Our passage was not uneventful. We set sail a little after sunset. The air was fresh but not sharp, and the sailors' voices (for they were most of them singing) rang faintly against the clear sky. The mistico was the fastest and soon out-paced Pietro's ‘bombard'. Until the waves separated us, we fired pistols and
carabines
into the night, calling out, ‘Tomorrow we meet at Missolonghi – tomorrow.'

At two in the morning, we came in sight of a frigate, which I took at first to be Greek (it was within pistol shot), until the captain assured me it was not. But we kept very still and the dogs (who had been barking all night) were equally quiet, and managed to evade them. At dawn, we stood out a little way from the coast and saw two large ships – one of them chasing Pietro's bombard (which, after all, is the more valuable vessel, containing not only my horses, negro, steward and
Stanhope's press
, but eight thousand dollars of mine, with which I meant to make up the arrears of the soldiers' pay), and the other lying wait in front of the port. It appears (though I learned this only later) that several of the Greek ships, which had been guarding the entrance, had turned tail at the sight of the Turks
in protest, because they could not wait
– to be paid, that is.

By this stage I had begun to have serious concerns for the safety (not of myself, which matters little to me), but of my page, who would be most in danger in the event of our capture,
morally
as well as physically.

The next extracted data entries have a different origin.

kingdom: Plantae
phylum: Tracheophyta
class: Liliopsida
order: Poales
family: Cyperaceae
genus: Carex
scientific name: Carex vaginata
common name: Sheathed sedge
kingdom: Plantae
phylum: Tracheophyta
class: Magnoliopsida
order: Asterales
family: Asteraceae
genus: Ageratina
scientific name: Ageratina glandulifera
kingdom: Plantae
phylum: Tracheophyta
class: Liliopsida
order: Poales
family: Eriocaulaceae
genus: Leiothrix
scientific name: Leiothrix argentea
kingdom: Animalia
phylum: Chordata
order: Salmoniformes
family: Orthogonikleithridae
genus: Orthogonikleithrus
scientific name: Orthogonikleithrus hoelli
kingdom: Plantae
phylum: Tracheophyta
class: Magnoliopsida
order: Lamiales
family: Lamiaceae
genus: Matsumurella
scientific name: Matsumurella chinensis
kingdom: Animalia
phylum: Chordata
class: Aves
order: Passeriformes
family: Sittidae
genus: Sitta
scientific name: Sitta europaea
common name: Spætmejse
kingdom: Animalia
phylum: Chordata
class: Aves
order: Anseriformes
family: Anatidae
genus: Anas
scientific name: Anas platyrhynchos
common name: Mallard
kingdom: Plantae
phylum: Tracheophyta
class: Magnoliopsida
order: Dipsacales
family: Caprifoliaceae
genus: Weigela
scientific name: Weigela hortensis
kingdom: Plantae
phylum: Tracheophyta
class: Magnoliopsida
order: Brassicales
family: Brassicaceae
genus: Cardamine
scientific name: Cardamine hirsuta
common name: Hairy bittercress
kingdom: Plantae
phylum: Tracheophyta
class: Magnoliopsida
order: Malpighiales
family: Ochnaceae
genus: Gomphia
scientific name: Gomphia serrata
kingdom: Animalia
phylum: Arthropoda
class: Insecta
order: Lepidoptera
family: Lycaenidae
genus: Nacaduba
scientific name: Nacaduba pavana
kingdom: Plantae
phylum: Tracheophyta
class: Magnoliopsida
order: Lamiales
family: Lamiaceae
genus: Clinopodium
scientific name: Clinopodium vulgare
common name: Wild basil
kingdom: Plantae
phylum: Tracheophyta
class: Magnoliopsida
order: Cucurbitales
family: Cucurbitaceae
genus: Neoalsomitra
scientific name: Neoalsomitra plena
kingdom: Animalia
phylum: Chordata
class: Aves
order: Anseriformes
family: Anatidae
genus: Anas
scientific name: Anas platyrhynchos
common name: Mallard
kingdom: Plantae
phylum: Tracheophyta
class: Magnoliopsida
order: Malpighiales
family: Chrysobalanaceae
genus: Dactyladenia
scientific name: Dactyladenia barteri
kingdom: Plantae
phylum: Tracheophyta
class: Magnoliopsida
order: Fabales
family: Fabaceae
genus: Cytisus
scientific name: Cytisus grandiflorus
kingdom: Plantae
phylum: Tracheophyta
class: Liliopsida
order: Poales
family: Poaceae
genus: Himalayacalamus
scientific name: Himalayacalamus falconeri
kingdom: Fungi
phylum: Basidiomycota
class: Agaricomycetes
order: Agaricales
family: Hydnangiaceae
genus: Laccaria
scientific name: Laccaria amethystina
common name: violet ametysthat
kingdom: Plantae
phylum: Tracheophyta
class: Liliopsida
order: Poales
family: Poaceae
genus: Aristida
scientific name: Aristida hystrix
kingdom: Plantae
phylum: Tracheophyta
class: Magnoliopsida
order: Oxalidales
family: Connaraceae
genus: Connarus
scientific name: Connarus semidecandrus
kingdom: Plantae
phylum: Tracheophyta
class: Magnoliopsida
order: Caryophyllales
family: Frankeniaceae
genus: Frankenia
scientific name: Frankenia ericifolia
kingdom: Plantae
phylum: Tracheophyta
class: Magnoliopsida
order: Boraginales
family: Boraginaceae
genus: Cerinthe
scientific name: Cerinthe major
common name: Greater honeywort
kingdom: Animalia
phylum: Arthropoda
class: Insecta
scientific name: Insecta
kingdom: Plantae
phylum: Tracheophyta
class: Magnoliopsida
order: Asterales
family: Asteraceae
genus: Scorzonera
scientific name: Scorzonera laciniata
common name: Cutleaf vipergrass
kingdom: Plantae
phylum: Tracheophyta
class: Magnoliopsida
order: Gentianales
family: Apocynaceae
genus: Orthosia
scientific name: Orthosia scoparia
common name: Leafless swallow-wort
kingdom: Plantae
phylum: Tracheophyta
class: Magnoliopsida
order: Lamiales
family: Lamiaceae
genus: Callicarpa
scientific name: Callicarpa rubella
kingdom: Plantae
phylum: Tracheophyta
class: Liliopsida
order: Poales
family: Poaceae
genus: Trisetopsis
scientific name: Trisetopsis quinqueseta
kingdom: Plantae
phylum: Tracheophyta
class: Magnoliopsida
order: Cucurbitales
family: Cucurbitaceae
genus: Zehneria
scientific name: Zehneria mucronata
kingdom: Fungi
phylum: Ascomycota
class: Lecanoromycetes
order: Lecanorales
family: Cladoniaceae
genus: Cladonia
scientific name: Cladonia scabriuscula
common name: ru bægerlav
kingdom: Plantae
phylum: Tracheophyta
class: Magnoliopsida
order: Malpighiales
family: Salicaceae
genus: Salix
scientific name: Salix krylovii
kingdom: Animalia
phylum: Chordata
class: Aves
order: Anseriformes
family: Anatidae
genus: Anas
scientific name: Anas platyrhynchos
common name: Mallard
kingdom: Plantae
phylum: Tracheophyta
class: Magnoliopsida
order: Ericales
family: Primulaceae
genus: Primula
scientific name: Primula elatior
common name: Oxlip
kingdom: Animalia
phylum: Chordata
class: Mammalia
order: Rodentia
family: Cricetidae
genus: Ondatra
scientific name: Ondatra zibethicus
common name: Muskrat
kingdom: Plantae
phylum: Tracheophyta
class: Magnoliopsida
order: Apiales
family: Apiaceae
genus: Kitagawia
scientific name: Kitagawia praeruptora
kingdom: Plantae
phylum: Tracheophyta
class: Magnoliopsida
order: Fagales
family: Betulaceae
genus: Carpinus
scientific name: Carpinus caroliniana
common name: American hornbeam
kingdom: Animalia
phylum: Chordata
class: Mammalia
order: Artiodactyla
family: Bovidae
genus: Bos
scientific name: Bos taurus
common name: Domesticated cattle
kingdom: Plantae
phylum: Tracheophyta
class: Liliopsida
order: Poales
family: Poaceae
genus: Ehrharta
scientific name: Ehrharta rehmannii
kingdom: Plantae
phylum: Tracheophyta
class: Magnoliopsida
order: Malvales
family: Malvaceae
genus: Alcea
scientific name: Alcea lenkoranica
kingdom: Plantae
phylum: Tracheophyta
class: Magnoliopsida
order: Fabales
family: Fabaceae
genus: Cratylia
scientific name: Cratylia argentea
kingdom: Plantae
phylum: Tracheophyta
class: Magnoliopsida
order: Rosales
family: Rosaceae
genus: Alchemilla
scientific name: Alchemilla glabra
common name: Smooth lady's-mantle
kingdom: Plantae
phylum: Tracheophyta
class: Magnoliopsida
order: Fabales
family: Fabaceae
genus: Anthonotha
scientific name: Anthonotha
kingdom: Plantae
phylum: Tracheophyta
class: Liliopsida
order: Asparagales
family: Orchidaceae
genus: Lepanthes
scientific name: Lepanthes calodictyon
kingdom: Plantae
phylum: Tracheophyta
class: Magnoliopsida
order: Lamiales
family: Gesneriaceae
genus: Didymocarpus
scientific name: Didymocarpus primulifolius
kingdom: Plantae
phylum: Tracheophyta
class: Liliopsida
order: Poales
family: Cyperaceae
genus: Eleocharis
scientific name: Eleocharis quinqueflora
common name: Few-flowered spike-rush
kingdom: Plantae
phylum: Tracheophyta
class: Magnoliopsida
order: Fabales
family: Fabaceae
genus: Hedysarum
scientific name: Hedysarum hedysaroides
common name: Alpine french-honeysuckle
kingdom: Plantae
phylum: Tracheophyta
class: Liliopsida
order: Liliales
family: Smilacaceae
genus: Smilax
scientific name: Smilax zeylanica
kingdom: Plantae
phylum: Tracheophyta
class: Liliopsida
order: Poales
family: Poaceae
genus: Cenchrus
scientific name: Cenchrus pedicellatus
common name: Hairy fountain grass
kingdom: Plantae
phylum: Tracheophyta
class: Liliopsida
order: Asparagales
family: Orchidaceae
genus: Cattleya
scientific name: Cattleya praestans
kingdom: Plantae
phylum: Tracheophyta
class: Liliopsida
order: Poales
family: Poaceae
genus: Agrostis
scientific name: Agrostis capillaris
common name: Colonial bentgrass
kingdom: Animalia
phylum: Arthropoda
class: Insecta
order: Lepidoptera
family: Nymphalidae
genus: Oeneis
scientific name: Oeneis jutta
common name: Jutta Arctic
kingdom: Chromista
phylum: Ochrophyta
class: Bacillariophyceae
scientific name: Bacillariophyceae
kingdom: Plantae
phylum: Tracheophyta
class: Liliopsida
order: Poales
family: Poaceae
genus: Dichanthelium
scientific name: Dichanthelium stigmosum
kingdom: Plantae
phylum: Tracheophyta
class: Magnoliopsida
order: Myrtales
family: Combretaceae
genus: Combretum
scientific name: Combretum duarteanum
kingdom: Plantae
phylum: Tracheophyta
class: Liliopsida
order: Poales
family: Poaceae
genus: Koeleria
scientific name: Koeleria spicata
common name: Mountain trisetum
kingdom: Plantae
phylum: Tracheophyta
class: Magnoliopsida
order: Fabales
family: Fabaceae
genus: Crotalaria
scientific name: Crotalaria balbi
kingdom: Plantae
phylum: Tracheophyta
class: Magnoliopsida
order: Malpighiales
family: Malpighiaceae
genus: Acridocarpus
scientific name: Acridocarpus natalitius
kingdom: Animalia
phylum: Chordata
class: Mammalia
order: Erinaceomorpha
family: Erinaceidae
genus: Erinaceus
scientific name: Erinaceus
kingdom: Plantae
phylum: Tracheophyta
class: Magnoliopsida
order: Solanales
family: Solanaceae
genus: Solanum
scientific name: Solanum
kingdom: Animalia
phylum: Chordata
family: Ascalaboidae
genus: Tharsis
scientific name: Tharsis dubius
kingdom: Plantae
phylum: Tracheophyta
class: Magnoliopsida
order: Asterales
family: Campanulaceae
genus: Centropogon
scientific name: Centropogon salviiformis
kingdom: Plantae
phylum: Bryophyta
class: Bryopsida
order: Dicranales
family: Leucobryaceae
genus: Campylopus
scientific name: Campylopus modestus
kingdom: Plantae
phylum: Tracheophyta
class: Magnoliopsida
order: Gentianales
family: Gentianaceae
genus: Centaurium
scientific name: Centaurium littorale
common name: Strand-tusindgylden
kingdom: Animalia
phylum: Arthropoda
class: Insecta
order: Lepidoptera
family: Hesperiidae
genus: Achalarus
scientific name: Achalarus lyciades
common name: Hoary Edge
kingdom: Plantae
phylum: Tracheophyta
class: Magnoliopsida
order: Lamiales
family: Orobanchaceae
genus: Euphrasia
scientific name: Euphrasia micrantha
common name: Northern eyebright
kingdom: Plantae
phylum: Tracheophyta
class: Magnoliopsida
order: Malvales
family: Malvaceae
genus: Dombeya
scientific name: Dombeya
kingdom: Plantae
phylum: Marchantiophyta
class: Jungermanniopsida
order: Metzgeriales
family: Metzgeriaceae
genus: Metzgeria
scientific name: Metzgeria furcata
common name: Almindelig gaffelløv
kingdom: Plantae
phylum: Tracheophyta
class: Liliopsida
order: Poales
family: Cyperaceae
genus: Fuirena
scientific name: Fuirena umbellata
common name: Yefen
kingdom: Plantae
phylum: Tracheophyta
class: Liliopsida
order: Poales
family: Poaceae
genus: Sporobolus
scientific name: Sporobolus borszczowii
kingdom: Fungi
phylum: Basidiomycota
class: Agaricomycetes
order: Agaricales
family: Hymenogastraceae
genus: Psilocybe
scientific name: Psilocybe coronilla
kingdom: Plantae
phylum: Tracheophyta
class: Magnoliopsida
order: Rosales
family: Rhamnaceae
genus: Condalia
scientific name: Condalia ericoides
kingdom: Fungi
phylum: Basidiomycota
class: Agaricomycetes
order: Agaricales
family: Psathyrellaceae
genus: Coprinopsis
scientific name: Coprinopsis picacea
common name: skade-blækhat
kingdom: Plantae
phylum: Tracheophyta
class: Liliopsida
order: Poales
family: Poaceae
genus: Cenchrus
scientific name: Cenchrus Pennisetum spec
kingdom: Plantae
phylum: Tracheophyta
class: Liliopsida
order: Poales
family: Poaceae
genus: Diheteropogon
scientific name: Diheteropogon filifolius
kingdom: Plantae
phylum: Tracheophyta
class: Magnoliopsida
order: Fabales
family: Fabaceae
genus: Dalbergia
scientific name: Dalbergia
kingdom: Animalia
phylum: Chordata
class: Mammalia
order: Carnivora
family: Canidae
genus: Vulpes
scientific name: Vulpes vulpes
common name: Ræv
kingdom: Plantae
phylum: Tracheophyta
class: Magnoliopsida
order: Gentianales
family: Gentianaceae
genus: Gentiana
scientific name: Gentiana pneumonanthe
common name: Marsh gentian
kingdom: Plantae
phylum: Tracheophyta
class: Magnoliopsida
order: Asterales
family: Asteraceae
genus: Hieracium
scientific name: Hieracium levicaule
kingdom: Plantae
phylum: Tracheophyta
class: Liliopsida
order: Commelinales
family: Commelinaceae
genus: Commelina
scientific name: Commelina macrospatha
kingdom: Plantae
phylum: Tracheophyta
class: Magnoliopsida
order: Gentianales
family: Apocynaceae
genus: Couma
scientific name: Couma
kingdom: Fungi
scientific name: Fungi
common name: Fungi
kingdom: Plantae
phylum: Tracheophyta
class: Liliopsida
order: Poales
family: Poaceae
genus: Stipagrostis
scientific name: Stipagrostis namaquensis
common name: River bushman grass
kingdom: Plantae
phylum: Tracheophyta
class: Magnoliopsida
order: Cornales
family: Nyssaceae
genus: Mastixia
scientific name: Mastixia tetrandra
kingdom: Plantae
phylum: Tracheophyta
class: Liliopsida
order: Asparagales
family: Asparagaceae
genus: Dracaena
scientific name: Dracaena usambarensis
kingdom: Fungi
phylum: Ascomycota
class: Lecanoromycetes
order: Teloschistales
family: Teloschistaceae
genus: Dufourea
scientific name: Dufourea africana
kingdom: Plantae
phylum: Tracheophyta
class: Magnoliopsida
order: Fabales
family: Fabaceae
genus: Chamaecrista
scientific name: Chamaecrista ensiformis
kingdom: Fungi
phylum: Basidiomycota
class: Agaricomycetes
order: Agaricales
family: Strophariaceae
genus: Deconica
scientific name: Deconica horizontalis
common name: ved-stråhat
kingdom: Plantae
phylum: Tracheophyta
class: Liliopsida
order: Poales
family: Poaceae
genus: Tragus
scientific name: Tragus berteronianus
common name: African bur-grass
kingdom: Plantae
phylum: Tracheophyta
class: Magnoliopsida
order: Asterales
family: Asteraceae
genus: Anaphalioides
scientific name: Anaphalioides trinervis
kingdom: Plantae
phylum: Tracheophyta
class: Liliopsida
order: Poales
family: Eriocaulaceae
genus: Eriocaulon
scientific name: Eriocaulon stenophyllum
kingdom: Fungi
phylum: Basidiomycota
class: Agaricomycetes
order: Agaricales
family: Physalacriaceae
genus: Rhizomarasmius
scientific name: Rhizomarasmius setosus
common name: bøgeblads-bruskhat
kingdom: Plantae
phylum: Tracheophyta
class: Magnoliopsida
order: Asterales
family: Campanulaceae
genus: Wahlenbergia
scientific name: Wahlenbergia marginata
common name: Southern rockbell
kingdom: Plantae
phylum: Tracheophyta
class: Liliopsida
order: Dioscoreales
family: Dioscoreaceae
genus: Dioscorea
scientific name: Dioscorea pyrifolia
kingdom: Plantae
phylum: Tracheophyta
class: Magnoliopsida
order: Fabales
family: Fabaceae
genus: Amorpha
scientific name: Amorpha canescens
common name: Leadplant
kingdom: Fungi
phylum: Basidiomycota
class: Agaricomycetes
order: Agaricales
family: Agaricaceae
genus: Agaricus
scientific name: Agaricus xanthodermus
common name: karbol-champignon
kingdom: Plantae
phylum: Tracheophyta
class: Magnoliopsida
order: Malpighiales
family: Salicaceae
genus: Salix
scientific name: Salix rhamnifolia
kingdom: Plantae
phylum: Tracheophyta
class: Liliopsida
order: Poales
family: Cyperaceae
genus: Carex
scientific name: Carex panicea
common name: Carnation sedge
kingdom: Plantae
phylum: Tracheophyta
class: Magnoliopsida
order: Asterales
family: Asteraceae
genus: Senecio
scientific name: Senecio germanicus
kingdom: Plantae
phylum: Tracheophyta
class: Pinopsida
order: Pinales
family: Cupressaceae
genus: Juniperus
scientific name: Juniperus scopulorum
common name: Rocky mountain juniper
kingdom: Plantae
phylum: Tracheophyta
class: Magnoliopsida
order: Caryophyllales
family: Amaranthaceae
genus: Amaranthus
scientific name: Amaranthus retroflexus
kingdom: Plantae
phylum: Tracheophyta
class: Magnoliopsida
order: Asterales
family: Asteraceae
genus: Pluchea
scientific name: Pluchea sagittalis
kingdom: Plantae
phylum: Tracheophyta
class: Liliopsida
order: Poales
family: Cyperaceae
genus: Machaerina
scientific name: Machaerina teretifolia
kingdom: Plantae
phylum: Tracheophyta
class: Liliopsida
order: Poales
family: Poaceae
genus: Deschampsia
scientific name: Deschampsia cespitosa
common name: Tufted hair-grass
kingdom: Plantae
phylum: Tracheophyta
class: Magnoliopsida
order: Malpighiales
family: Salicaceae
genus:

The Turkish treatment of their prisoners of war, especially of young boys, is rather to be avoided. I would sooner cut him in pieces than have him taken by those barbarians. Besides, I had promised his mother to do everything in my power; so we ran up a creek (the Scrofes, I believe) and landed Lukas and one of the crew, with some money for themselves and a letter for Stanhope, and sent them up the country to Missolonghi. Lukas was at first very unwilling to leave the boat, until I explained to him the nature of the danger he faced – that was particular to
him
; at which he said very little but agreed to go.